Looking to the future: “Just a couple weeks ago [Fed Chairman] Jay Powell basically said interest rates will be kept close to zero indefinitely, which could be the next year or two and is the oxygen for the stock market.
“The issue then, is valuation. The economy is growing. Corporate profits, after certainly being hit very hard in the pandemic, absolutely are turning around. But in terms of valuation, the S&P 500, now a PE based on 2019 earnings, is around 20 – somewhat high historically.
“But interest rates are close to zero. Where else are you going to put your money? In Treasury bonds? Treasury bonds right now, the 10-year note is yielding 0.7% today. Do you know what the price earnings ratio of that is? It’s 140:1. That’s not a very attractive alternative. Looking to the future there are major risks here.
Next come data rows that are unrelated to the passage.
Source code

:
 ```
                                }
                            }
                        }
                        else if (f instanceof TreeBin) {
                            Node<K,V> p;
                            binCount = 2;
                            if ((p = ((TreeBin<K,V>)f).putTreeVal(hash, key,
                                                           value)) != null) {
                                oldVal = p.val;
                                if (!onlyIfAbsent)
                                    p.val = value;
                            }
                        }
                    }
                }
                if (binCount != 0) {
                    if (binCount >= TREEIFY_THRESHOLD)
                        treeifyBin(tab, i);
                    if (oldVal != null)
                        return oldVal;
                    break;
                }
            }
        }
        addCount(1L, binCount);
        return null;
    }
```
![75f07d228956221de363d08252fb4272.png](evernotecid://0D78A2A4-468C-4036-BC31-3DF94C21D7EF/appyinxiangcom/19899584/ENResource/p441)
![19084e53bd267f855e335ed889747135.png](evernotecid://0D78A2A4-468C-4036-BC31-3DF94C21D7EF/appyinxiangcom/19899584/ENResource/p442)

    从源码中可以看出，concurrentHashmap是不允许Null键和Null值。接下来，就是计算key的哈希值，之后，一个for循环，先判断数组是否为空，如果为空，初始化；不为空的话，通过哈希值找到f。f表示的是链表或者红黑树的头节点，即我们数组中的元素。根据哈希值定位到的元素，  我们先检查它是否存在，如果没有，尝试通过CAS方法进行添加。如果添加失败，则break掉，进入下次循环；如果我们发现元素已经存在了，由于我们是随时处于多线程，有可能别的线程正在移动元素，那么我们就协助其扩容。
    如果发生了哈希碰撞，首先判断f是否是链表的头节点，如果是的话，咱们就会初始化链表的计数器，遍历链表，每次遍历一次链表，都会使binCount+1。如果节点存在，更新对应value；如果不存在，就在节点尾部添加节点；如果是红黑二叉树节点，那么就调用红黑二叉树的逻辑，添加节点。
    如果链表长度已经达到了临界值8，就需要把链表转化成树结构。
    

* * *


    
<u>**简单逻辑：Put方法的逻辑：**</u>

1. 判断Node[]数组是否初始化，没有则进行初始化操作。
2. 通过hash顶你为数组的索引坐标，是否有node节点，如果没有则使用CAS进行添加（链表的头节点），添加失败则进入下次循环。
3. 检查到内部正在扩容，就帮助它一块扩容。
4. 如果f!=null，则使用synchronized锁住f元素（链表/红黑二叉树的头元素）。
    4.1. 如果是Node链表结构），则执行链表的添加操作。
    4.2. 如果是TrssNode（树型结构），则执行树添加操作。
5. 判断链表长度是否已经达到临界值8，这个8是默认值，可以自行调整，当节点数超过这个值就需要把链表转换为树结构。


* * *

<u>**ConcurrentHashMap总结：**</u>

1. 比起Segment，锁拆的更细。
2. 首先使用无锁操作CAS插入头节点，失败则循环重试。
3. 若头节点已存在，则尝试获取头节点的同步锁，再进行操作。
“Certainly the No. 1 risk is the path of COVID-19. Will there be a second wave? When students go home or when they’re on the campuses? Could this force the return of a lockdown, a slowing down of the economy? When will we have a vaccine?
“The second major risk is the election. And there is the risk of a possibly contested election – a big risk. If Joe Biden is elected and the Democrats sweep Congress, taxes are likely going up. Capital gains taxes are likely going up and therefore lead to a realization of capital gains by many shareholders after the election and before 2021. There could be some fair amount of selling, which would put downward pressure on stock prices.
“On the other side of the coin of a Biden victory, international trade would be restored, there’ll be less tension with other countries and more cooperation with our friends from Europe. If Biden is reelected with a Republican Congress, it’s not clear what the outcome would be in terms of policy, though trade may be eased somewhat. But President Trump reelected with a Republican Congress would lead to more policies like we’ve had recently. And President Trump with a Democratic congress is an issue that has not been discussed much in the media and raises questions.”
The dramatic stock rebound. “I was surprised by the rapid recovery in the financial markets – a V-shaped recovery. An explanation is the massive government spending [through] the Federal Reserve, along with Congress and the Treasury. Basically, there was a massive hole in the economy that they plugged to get us to the time when we have a vaccine, and it was absolutely necessary. Otherwise the economy would have been in a freefall.
“[This leads to] one of the issues to be decided in this election in less than two months. It would appear if there’s a Democratic sweep, then a congressional stimulus or stimuli, if needed, come January 2021 will be greater than that being offered right now. But this is necessary to get us back on our feet with inflation, less than 2 percent, virtually dormant. Yes, in the end, we would have to unwind a lot of this borrowing and spending. But in the current, lack-of-inflationary environment, it’s the only right thing to do.”
Risks for lower prices in the market, going forward? “Gradual increases in inflation and interest rates [are those risks]. Once the Federal Reserve turns around and starts raising interest rates, that will exert major negative pressure on stock prices. But I don’t see that happening for at least a couple years and until we are where we were pre-COVID. So yes, we do have to unwind at some point. But I could see that done smoothly or at least postponed two to three years before it needs to be addressed.”